Hastanelerden sıra almak için gece yarısından itibaren sıraya girdiğini söyleyen Yavuz Tektimur, Muşun sağlık hizmetleri açısından çok eksik olduğunu ve hiçbir şekilde bir depreme hazırlıklı olmadığını belirtti. Yılda en az 6 defa farklı illerde hastaneye gitmek zorunda kaldığını aktaran Tektimur, şunları anlattı: 
“Muş’ta doğdum, büyüdüm. 34 yaşındayım. Muş’taki sağlık hizmetleri yetersizdir. Burada araç-gereç yetersizliğin yanı sıra doktor yetersizliği de var. Deprem konusu gerçekten durum içler acısı... Biz en ufak hastalık için bile başka şehirlere gitmek zorunda kalıyoruz. Allah korusun öyle bir felakette de bizleri başka şehirlere mi götürecekler? Hastaneler oldukça yetersiz, doktor yok. Örnek vermek gerekirse kadın doğum, gastroenteroloji, cildiye gibi bölümlere sıra almak için gece yarısından itibaren hastaneye gitmek gerekiyor. Buna rağmen, belli bir sayıdan sonra hastalar muayene olmadan geri dönüyorlar. Hastam olduğu zaman genellikle başka illere gidiyorum.

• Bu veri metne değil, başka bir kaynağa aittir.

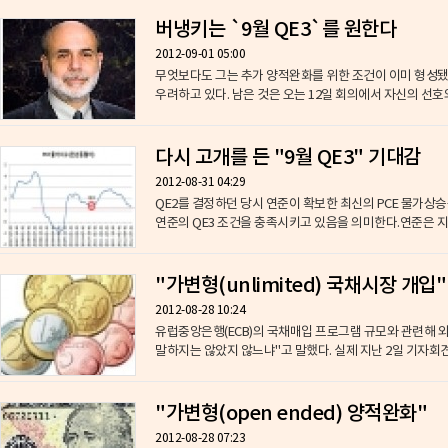
버냉키는 `9월 QE3`를 원한다
2012-09-01 05:00
무엇보다도 그는 추가 양적완화를 위한 조건이 이미 형성됐
우려하고 있다. 남은 것은 오는 12일 회의에서 자신의 선호와
다시 고개를 든 "9월 QE3" 기대감
2012-08-31 04:29
QE2를 결정하던 당시 연준이 확보한 최신의 PCE 물가상승
연준의 QE3 조건을 충족시키고 있음을 의미한다.연준은 지난 
"가변형(unlimited) 국채시장 개입"
2012-08-28 10:24
유럽중앙은행(ECB)의 국채매입 프로그램 규모와 관련해 
말하지는 않았지 않느냐"고 말했다. 실제 
"가변형(open ended) 양적완화"
2012-08-28 07:23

Annem meme kanseri, yılda en az 6 defa Erzurum gidiyorum. Babam KOAH hastası onu da belli aralıklarla Elâzığ’a götürüyorum. Sadece bu değil en ufak bir hastalıkta teşhis konulmadığı için il dışına gidiyoruz. Kısacası bir gün yollarda öleceğiz.
Muş’ta bir araştırma hastanesinin yapılacağı söylenmişti. Fakat biz, ‘en azından kendi adıma söyleyeyim’ bunun yapılmayacağını biliyordum. Bize donanımlı bir devlet hastanesini bile layık görmeyenler, bize araştırma hastanesini de yapmaz. Bunlar seçim vaatleridir. Bir Erzurum’a bakın, orada 2015 yılında 11 hastane vardı. O hastanelerden biri biz de olsaydı ne olurdu? Kime ne zararı dokunurdu? Coğrafya desen aynı coğrafyadayız, iklim desen aynı iklimi yaşıyoruz. Hatta duyduğum kadarıyla Aziziye Hastanesi gibi bazı hastaneler, fazlalıktan dolayı kapanmış. Yanı başımızdaki ilde hal bu iken, bize bir araştırma hastanesini layık görmüyorlar. Anlayacağınız, bizim gibi illerde sağlık hizmetlerinin yetersiz olmasının temelinde bilinçli bir siyasi politika yatmaktadır. Malazgirt meselesine gelecek olursak, durumları bizden farklı değil. Söylediklerim Malazgirt için de geçerli. Hani Malazgirt Anadolu’ya kapıların açıldığı yerdi. Malazgirt dünyanın farklı bir yerinde olsaydı, ‘Marka’ olurdu. Oysa şu anki hali bir köyü andırıyor. Şimdi ben size soruyorum, bilinçli bir politika değilse bize reva görülenin nedeni nedir?”